Memristor-based analog in-memory computing suffers from low accuracy and reliability due to device failures and parameter drift; existing redundancy or retraining strategies fail to simultaneously satisfy high precision, fixed-weight deployment, and data privacy requirements. This paper proposes a fault-immune paradigm for indirect matrix representation: the target matrix is decomposed into two tunable submatrices, mapped onto defective hardware, and mathematically reconstructed to bypass faulty cells—eliminating the need for hardware redundancy or model retraining. Integrating adaptive programming with optimization algorithms, our approach achieves >99.999% similarity to the ideal DFT matrix under 39% defect rate, reduces communication bit error rate by 56×, and improves computational density and energy efficiency by 196% and 179%, respectively. To the best of our knowledge, this is the first work to achieve ultra-high-precision analog computation under high defect rates, thereby overcoming yield limitations in memristive hardware.

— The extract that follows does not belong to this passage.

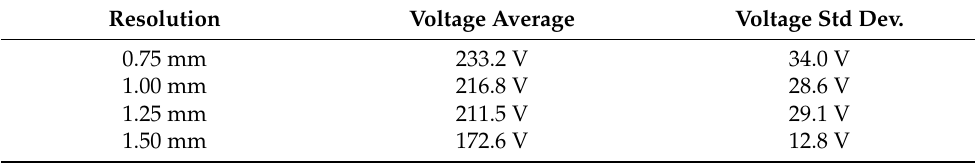
Figure 6. Initial evolution of arc voltages as a function of the minimum resolution in the mesh. x CO = 0.5, I = 1000 A, L a = 0.05 m. Table 3. Arc voltages from mesh-dependence tests during the period of 5 to 10 ms.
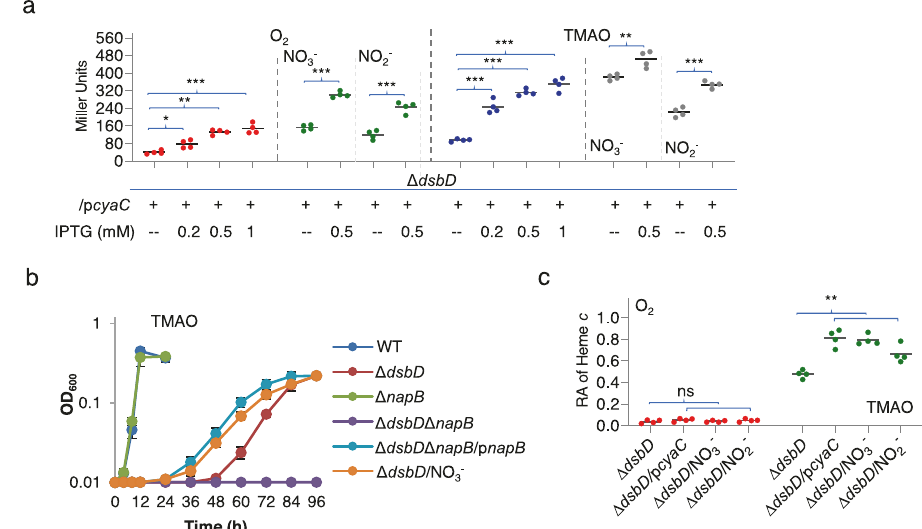
Fig. 5 NapB underlies the effect of cAMP on cyt c biosynthesis of the dsbD mutant. a Expression of napB . Samples were prepared with cells of indicated strains grown to the exponential phase. The promoter activity of nap was assayed by an integrative lacZ reporter. b Growth of indicated strains on EAs speci fi ed. The expression of cyaC (p cyaC ) was driven by IPTG-inducible promoter P tac . Shown was the data in the presence of 0.2 mM IPTG for all panels. The experiments were performed four times, and the data were presented as the average ± SD (error bar). c Heme c levels in strains grown to the early stationary phase. The relative abundance (RA) of heme c was obtained as described in Fig. 2b. In a and c, asterisks indicate statistically signi fi cant difference of the values compared ( n = 4; ns not signi fi cant, p > 0.05; * P < 0.05; ** P < 0.01; *** P < 0.001).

The growing demand for edge computing and AI drives research into analog in-memory computing using memristors, which overcome data movement bottlenecks by computing directly within memory. However, device failures and variations critically limit analog systems' precision and reliability. Existing fault-tolerance techniques, such as redundancy and retraining, are often inadequate for high-precision applications or scenarios requiring fixed matrices and privacy preservation. Here, we introduce and experimentally demonstrate a fault-free matrix representation where target matrices are decomposed into products of two adjustable sub-matrices programmed onto analog hardware. This indirect, adaptive representation enables mathematical optimization to bypass faulty devices and eliminate differential pairs, significantly enhancing computational density. Our memristor-based system achieved >99.999% cosine similarity for a Discrete Fourier Transform matrix despite 39% device fault rate, a fidelity unattainable with conventional direct representation, which fails with single device faults (0.01% rate). We demonstrated 56-fold bit-error-rate reduction in wireless communication and >196% density with 179% energy efficiency improvements compared to state-of-the-art techniques. This method, validated on memristors, applies broadly to emerging memories and non-electrical computing substrates, showing that device yield is no longer the primary bottleneck in analog computing hardware.